This Court, after hearing those submissions, did not enter into hearing his appeal, but adjourned it, and set it down for hearing on 24 November 2005, to give Mr Kanaris the opportunity to file affidavit material in support of the contention, which had emerged during his submission on 22 September 2005, that he had not in fact been able to present effectively his defence that he actually did own land under a contract of sale in Greece, as he had represented to the various complainants. He was advised by this Court of the benefit of his filing an affidavit from the Greek lawyer, as well as affidavit material from himself. His submissions had included the assertion that that lawyer had previously communicated with him on the relevant topic from Greece, advising of the difficulties; that lawyer had acted for him in 1996 and the first half of 1997.

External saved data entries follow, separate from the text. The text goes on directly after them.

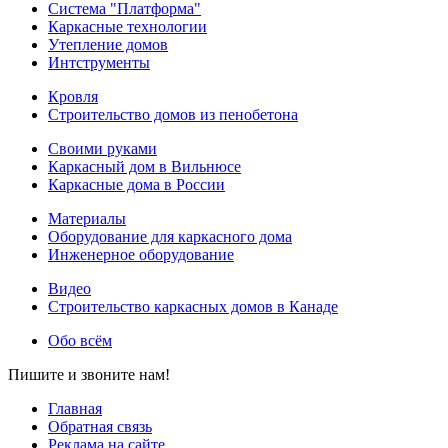
Система "Платформа"
Каркасные технологии
Утепление домов
Интструменты
Кровля
Строительство домов из пенобетона
Своими руками
Каркасный дом в Вильнюсе
Каркасные дома в России
Материалы
Оборудование для каркасного дома
Инженерное оборудование
Видео
Строительство каркасных домов в Канаде
Обо всём
Пишите и звоните нам!
Главная
Обратная связь
Реклама на сайте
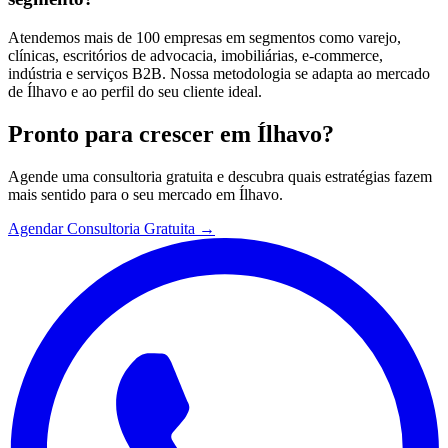
Atendemos mais de 100 empresas em segmentos como varejo,
clínicas, escritórios de advocacia, imobiliárias, e-commerce,
indústria e serviços B2B. Nossa metodologia se adapta ao mercado
de Ílhavo e ao perfil do seu cliente ideal.
Pronto para crescer em
Ílhavo
?
Agende uma consultoria gratuita e descubra quais estratégias fazem
mais sentido para o seu mercado em
Ílhavo
.
Agendar Consultoria Gratuita →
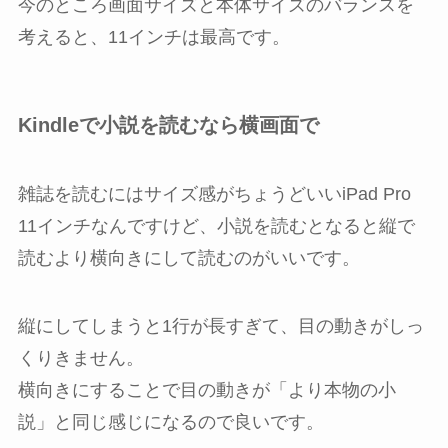
今のところ画面サイズと本体サイズのバランスを
考えると、11インチは最高です。
Kindleで小説を読むなら横画面で
雑誌を読むにはサイズ感がちょうどいいiPad Pro
11インチなんですけど、小説を読むとなると縦で
読むより横向きにして読むのがいいです。
縦にしてしまうと1行が長すぎて、目の動きがしっ
くりきません。
横向きにすることで目の動きが「より本物の小
説」と同じ感じになるので良いです。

When his appeal came on in November 2005 his written outline made only a limited and guarded complaint that the decision on 17 December 2004 to list the trial to start on 7 February 2005 had seriously inconvenienced Mr Kanaris. In both that written argument, and in an affidavit by Mr Kanaris filed by leave at the start of this appeal, Mr Kanaris made it clear his complaint was “that natural justice was denied to me on 17 December 2004, not on the day of the trial”. It became clear in his oral argument on the appeal, however, that he agreed he had all of his witnesses whom he intended or wanted to call available for a trial to start on 7 February 2005, consistent with what he had told the learned trial judge in a pre-trial hearing on 28 January 2005, when asked “Mr Kanaris, are you ready for trial?” by the judge. He answered “yes, your Honour.” There is no merit in the complaint that setting the trial down to start on 7 February 2005 caused Mr Kanaris any inconvenience.

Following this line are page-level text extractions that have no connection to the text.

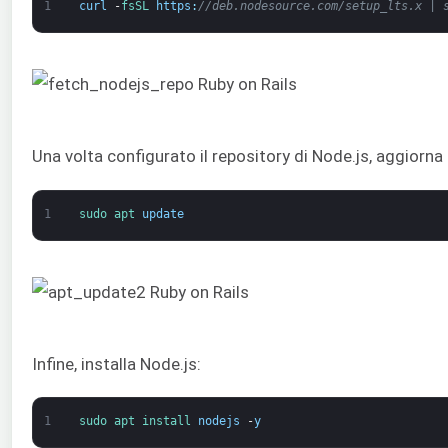
1
curl
-
fsSL 
https
:
//deb.nodesource.com/setup_lts.x | 
Una volta configurato il repository di Node.js, aggiorna
1
sudo 
apt 
update
Infine, installa Node.js:
1
sudo 
apt 
install 
nodejs
-
y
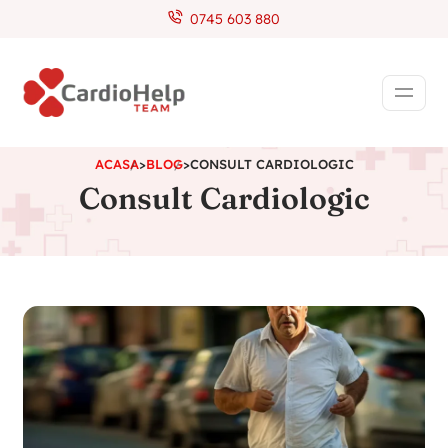
0745 603 880
ACASA
>
BLOG
>
CONSULT CARDIOLOGIC
Consult Cardiologic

The affidavit Mr Kanaris filed in this appeal made no claim that he had ever owned any land on any island in Greece. His affidavit did not refer to Mr Kolias or any other lawyer who could give any evidence that Mr Kanaris ever had owned any land in Greece, and gave no explanation for the absence of any evidence about land in Greece. In reality Mr Kanaris had abandoned any complaint about not being able to call Mr Kolias to prove ownership of land, as too risky; Mr Kanaris would face cross-examination. That ground of appeal should be regarded as abandoned, and rejected in any event. Mr Kanaris has spent most of this century implying he could call relevant witnesses from Greece, and this appeal was his last opportunity to show some substance in that claim.
For those reasons all of Mr Kanaris’ various grounds of appeal should be dismissed, although the convictions on counts 20 and 21 should be set aside. That limited success on appeal does not make the five year head sentence any less warranted. There were still three convictions on counts with a 10 year maximum, and Mr Kanaris had previous convictions for false pretences spanning the 17 years from 1968 to 1985, and a conviction for an offence of imposition committed on 19 November 1997. The offences under appeal showed a four year period of incessant exploitation of the vulnerability of other people, just so Mr Kanaris could get money with which to gamble. While gambling is entirely lawful, for a period in the last decade of the 20th Century Mr Kanaris financed his, in part, by defrauding other people. It will be a matter for the relevant Community Corrections Board whether there is an unacceptable risk of that being repeated if Mr Kanaris is placed on post-prison community based release before completing any available programs which challenge addiction to gambling.
The order of the Court is that the appeal is allowed to the extent of setting aside the convictions on counts 20 and 21 and directing that verdicts of acquittal be entered with respect thereto, and that otherwise the appeal against the convictions is dismissed.